What are the side effects of Ceritinib (Zykadia)?
Ceritinib is the second-line treatment for patients with non-small cell lung cancer with an ALK gene translocation. It is used when the tumor is at an advanced stage and is no longer sensitive to Crizotinib.
Very common side effects (may occur in more than 1 in 10 patients)
- Nausea and/or vomiting
- Heart Burn
Common side effects (may occur in more than 1 in 100 patients)
- Liver toxicity (hepatotoxicity)
- Reduced heart rate (brachycardia)
Rare side effects (may occur in more than 1 in 10,000 patients)
- Pneumonia. Your doctor should be contacted in the event of an acute and/or unexplained onset of or worsening dyspnea, cough, fever.
- Pancreatic toxicity, with an elevation of amylases and lipases.
Fertility, pregnancy and lactation
If you are pregnant or breast-feeding, think you may be pregnant or are planning to have a baby, ask your doctor or pharmacist for advice before taking this medicine. It is recommended that women do not become pregnant and men should refrain from generating children during treatment with ceritinib, as it may harm the baby.
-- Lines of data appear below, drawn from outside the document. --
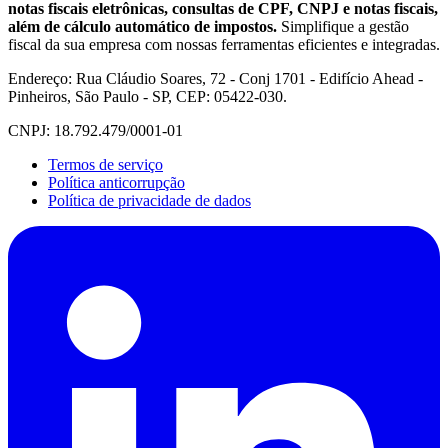
notas fiscais eletrônicas, consultas de CPF, CNPJ e notas fiscais,
além de cálculo automático de impostos.
Simplifique a gestão
fiscal da sua empresa com nossas ferramentas eficientes e integradas.
Endereço: Rua Cláudio Soares, 72 - Conj 1701 - Edifício Ahead -
Pinheiros, São Paulo - SP, CEP: 05422-030.
CNPJ: 18.792.479/0001-01
Termos de serviço
Política anticorrupção
Política de privacidade de dados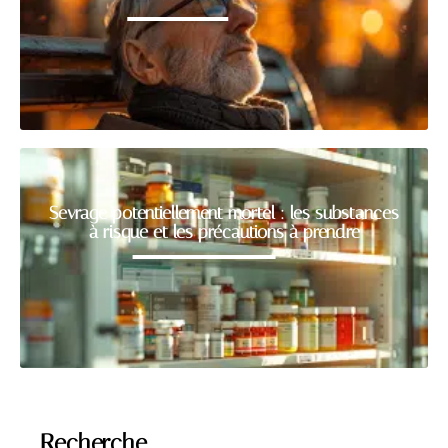
Sevrage potentiellement mortel : les substances
à risque et les précautions à prendre
Recherche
If there is a possibility that the person taking this medicine may become pregnant or become a father, he will have to use a valid contraceptive method for the duration of the treatment and for at least 90 days after completion of the therapy, as oral contraceptives may not be effective if taken concomitantly with ceritinib.
How to take Ceritinib
The commercially available tablets are 150 mg. The recommended dose is 750 mg a day, equivalent to taking 5 tablets. The capsules should be taken once a day, every day at the same time. They must be swallowed whole with water and must not be chewed or crushed.
They should not be taken on an empty stomach and food should not be ingested in the two hours before and in the two subsequent doses.
During treatment with Zykadia, concomitant use of potent CYP3A inhibitors should be avoided. Therefore, concomitant use of the following drugs is not recommended:
- phenytoin, carbamazepine or phenobarbital – used for seizures or convulsions;
- ketoconazole, ritonavir, saquinavir, telithromycin, itraconazole, voriconazole, posaconazole and nefazodone – used in the treatment of certain viral and fungal infections;
- rifabutin or rifampicin – used for the treatment of tuberculosis (TB);
- St. John’s wort (Hypericum perforatum) – a herbal medicine used for the treatment of depression;
- warfarin – used for blood clots;
- alfentanil, fentanyl and other painkillers – used for operations;
- rosuvastatin – used to lower the cholesterol level.
Ceritinib demonstrates a pH-dependent solubility and becomes poorly soluble with increasing pH in vitro. Therefore, agents that reduce stomach acidity, such as proton pump inhibitors, H2 receptor antagonists or antacids, can alter the solubility of ceritinib and reduce its bioavailability, hence its efficacy and are not recommended.
If they cannot be avoided, they must be taken at a distantly from ceritinib. H2 receptor antagonists are preferred over proton pump inhibitors.
Patients should avoid eating grapefruit or drinking grapefruit juice during treatment.